===== EXERCISE INPUTS =====

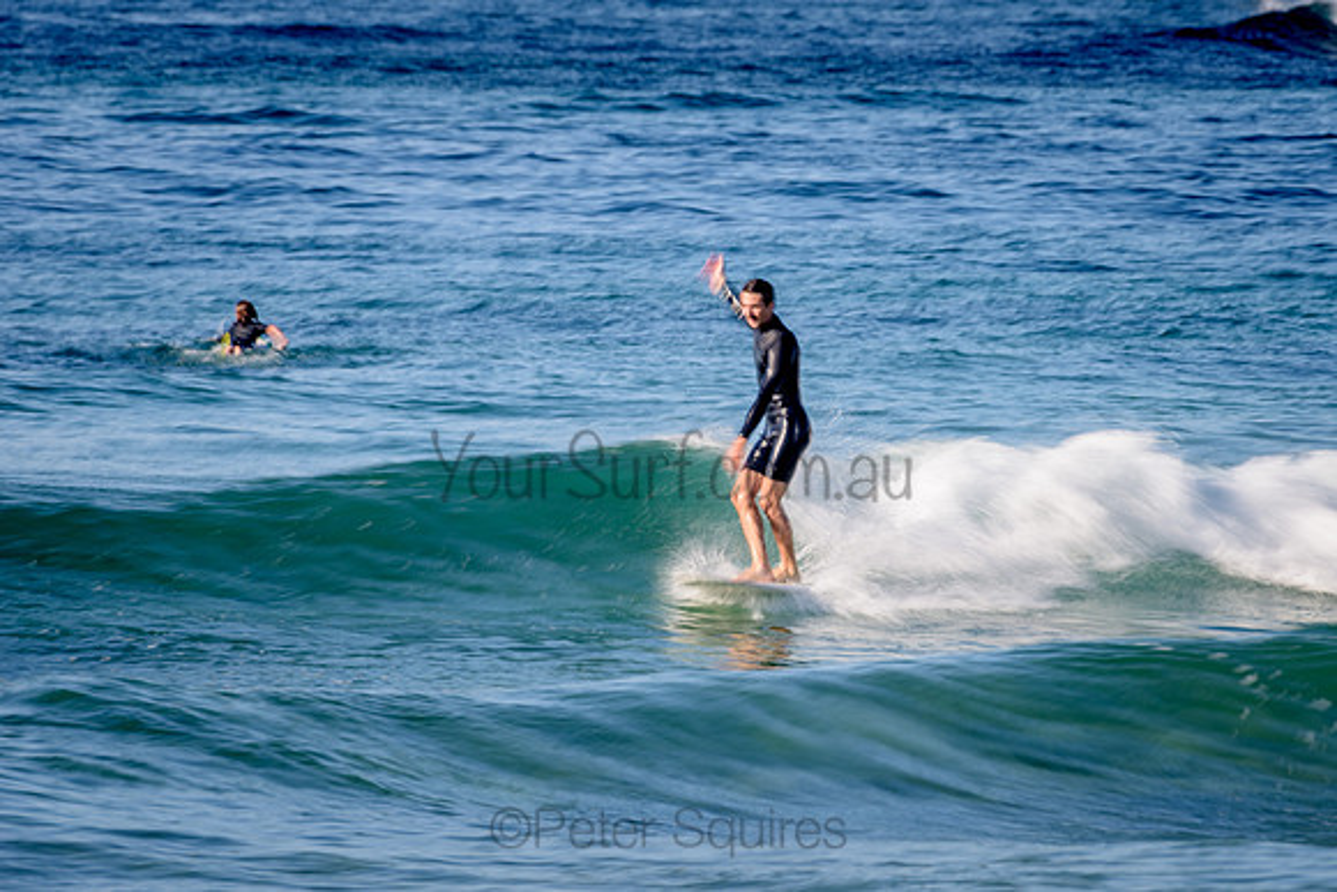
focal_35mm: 613
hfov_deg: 3.4
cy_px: 404
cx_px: 816
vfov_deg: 2.2
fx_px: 22769
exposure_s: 1/15
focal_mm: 500
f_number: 11
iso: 31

=====

■ DIRECTIVE ■
Transcribe every record above in full. Pictures stay out of the copy.

■ ANSWER SPACE ■
focal_35mm: 613
hfov_deg: 3.4
cy_px: 404
cx_px: 816
vfov_deg: 2.2
fx_px: 22769
exposure_s: 1/15
focal_mm: 500
f_number: 11
iso: 31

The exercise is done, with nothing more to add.